Thanks for all the replies. I did mean triplets of identicle notes. It’s interesting to observe what the tongue does when doing ta ta ta and ta ka ta and ta del da. That last is quite subtle.

brian

I dont’ do much triple tonguing but when I do, I use “diddly”. Its softer
and less defined than dugida or tukita. When I had the boehm lessons
years ago they’d just got me up to triple tongue when I stopped. I was
supposed to learn t-k-t which is I think the most defined one.
Lesl

Lesl, I find “diddle-dee” easier too. In “A Dossan of Heather,” (if I may quote): “To produce the tongued triplets, which are beautifully clear and even, Packie [Manus Byrne] uses a technique derived from lilting: his tongue makes a ‘diddle-dee’ movement rather than the ‘ta-ka-ta’ recommended in classical flute or recorder technique.”

And Packie describes in a wonderful way how he does it: “Nearly everyone will do the twiddlies with their fingers.
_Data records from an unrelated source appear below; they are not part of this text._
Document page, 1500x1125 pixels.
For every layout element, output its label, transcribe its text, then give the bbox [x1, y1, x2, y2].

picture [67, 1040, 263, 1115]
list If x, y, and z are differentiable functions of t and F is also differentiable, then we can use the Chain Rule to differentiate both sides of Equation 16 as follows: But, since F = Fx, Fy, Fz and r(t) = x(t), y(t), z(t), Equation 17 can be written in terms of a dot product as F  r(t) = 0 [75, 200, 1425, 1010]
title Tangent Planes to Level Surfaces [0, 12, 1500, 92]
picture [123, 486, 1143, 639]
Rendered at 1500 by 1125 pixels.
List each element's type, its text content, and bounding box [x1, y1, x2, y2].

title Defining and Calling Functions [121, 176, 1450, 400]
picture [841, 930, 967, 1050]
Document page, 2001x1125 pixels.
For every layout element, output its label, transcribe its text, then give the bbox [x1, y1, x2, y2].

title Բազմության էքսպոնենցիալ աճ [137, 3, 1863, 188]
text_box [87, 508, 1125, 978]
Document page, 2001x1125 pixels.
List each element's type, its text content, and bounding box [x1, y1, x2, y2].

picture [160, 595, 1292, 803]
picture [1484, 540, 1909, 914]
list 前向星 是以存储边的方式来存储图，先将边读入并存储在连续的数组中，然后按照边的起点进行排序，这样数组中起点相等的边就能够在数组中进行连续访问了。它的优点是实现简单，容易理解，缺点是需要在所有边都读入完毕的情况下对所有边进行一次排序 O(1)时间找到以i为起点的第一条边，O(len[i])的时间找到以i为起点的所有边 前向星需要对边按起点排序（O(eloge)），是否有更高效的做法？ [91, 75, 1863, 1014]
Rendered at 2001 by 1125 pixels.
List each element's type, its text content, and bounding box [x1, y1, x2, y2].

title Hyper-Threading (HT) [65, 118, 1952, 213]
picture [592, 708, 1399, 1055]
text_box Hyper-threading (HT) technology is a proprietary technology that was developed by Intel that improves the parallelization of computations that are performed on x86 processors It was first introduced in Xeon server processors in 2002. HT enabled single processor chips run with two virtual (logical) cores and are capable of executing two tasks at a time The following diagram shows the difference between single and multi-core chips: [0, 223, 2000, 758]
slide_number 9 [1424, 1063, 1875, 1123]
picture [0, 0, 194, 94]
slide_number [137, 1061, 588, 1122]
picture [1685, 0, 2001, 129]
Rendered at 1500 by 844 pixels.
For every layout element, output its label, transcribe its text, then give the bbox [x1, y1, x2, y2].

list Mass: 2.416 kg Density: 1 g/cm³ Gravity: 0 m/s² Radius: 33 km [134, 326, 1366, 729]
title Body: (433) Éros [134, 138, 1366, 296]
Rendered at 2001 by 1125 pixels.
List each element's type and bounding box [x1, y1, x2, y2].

Now I used to, when the fingers were really nimble. I had very nimble fingers at one time. But then I discovered that to make any job of a reel like that [The Skylark], I had to put in the little trebly things, and I done it with me tongue. Well now, anyone can do it if they practice. You’ll do anything with practice you know. Practice makes master! I do it with the tongue against the top of my mouth, but I cannot do it so well since I got the false teeth. When I had my own teeth I had much more room for the tongue to hop about! Yi-till-diddly, i-till-diddly…You could keep that diddly-diddly thing going all the time.”

Susan

Not exactly on topic, but what whistle(s) does Brian F. play? Anyone know?

KAC

Somebody told me he was playing an F whistle in the wrong foot forward video.

Not everybody is adamant against tonguing on the whistle. John Skelton, who can play a mean tune or six, says that he toungues regularly on the whistle, and on the flute when it is called for. He apparently is willing to use whatever articulation gets the best result for him at the time.